Power is now on the hunt for relatives of the Swedes and the Danes who perished in the blaze to get their blessing and support in making a memorial - even if it's just a plaque on the wall of the jewellers that now stands in the place of the restaurant.
But, despite the backing of Ireland's Foreign Ministry, the search is going slowly. Power has had no luck finding a single relative of the deceased Swedes. The Local's efforts to get help from the Sweden's Foreign Ministry also proved fruitless.
"Even if I could find the information, I can't share it," a spokesman said.

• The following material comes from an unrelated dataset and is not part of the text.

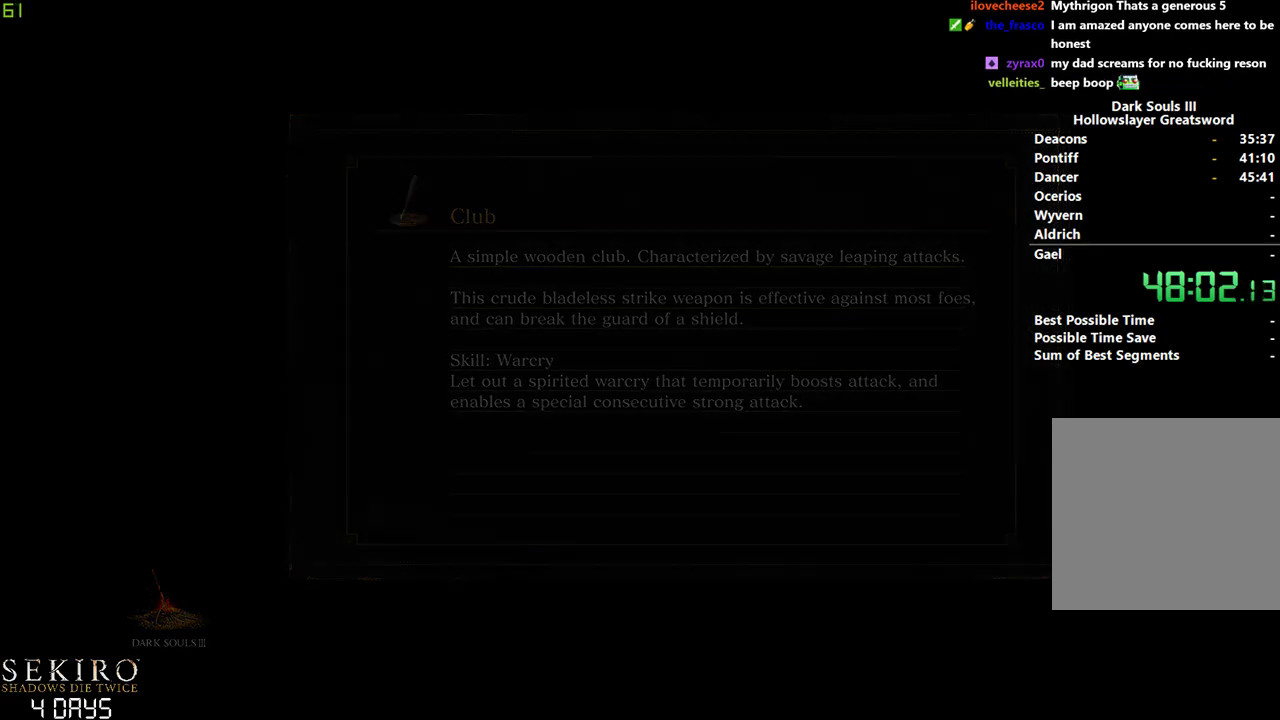
{"buttons": ["B"], "left_stick": "center", "right_stick": "center", "events": []}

Power is now taking it upon himself to get the ball rolling and to jog the Swedish public's memory. And what's more, he doesn't have much time.
"This is really important to me personally because my mother is 84 and we've been speaking about it recently. If my mother passes on..." he said before drifting off into silence.
"It's been over 41 years, but it's still a sensitive subject. My grandfather died a few years after the incident of a broken heart. My aunt was the youngest in the family. We hope to have a memorial erected while my mother and her siblings are still with us," he explained.
Power's aunt was so badly burnt in the fire that she was unidentifiable, even through dental records.
"To be honest with you, we don't even know if her body came back. It was more of a process of elimination with the help of a woman from Dublin who had been with them that night. She managed to jump out the window and escape with only broken bones."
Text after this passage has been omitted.